Desde los medios oficiales cubanos, El Diario Gramma (Órgano Oficial del Comité Central del Partido Comunista de Cuba), podemos encontrar, en el artículo de Enrique Ubieta Gómez, los motivos por los que Orlando Zapata se encontraba detenido y todos sus antecedentes penales, los cuales han sido completamente ignorados por la prensa internacional.
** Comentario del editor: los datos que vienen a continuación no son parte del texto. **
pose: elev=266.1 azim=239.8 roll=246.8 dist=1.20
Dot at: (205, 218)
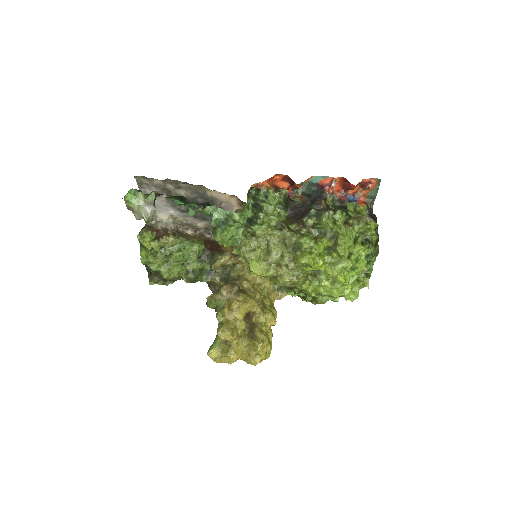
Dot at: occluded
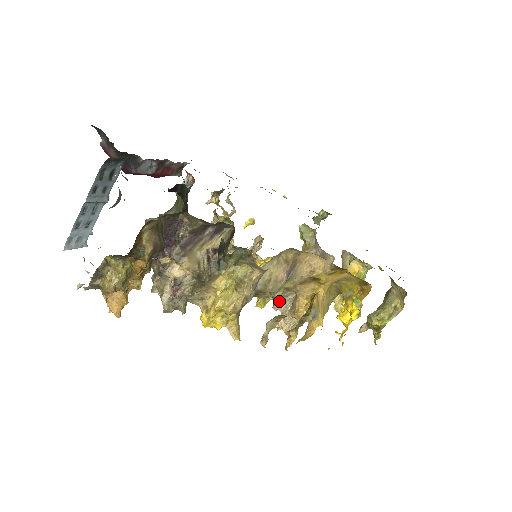
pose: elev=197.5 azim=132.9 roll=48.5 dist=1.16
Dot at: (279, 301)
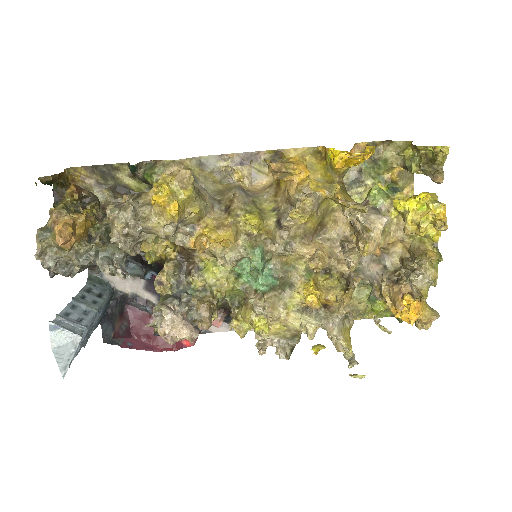
Dot at: (281, 218)
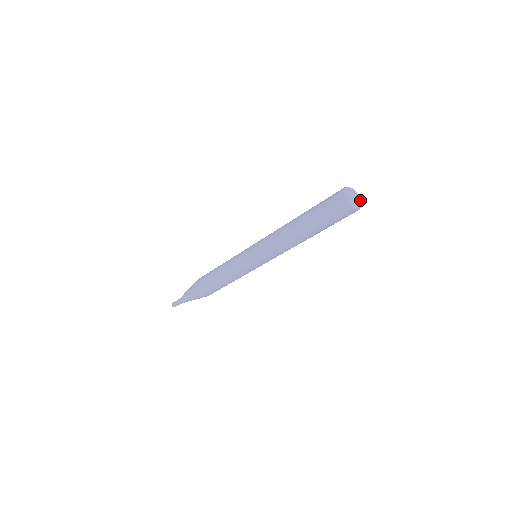
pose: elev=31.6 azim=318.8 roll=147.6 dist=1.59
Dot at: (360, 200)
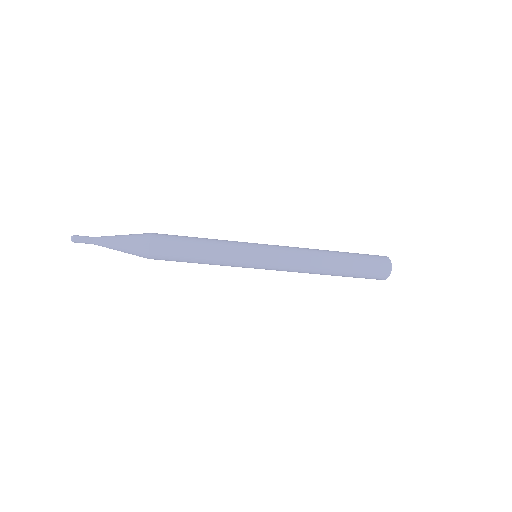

“Pese a todos los maquillajes, se trata de un preso común que inició su actividad delictiva en 1988. Procesado por los delitos de "violación de domicilio" (1993), "lesiones menos graves" (2000), "estafa" (2000), "lesiones y tenencia de arma blanca" (2000: heridas y fractura lineal de cráneo al ciudadano Leonardo Simón, con el empleo de un machete), "alteración del orden" y "desórdenes públicos" (2002), entre otras causas en nada vinculadas a la política, fue liberado bajo fianza el 9 de marzo de 2003 y volvió a delinquir el 20 del propio mes. Dados sus antecedentes y condición penal, fue condenado esta vez a 3 años de cárcel, pero la sentencia inicial se amplió de forma considerable en los años siguientes por su conducta agresiva en prisión. En la lista de los llamados presos políticos elaborada para condenar a Cuba en 2003 por la manipulada y extinta Comisión de Derechos Humanos de la ONU, no aparece su nombre —como afirma, sin verificar las fuentes y los hechos, la agencia española EFE—, a pesar de que su última detención coincide en el tiempo con la de aquéllos. De haber existido una intencionalidad política previa, no hubiese sido liberado once días antes. Ávidos de enrolar a la mayor cantidad posible de supuestos o reales correligionarios en las filas de la contrarrevolución, por una parte, y convencido por la otra de las ventajas materiales que entrañaba una "militancia" amamantada por embajadas extranjeras, Zapata Tamayo adoptó el perfil "político" cuando ya su biografía penal era extensa”.

Invito a la reflexión, a todos aquellos interesados en conocer la verdad. Es cierto que lo hago desde la imparcialidad, teniendo en cuenta que mi condición no es la de periodista ni la de vocero asalariado, sino la de un defensor de la Revolución Cubana. Hoy, una vez más, puedo decir que siento orgullo del pueblo cubano y su proceso revolucionario que continúa sin doblegarse, en lucha contra el imperialismo y cultivando el internacionalismo marxista y el humanismo fidelista en los “oscuros rincones” del planeta, sin perder la fe en su consigna; un mundo mejor es posible.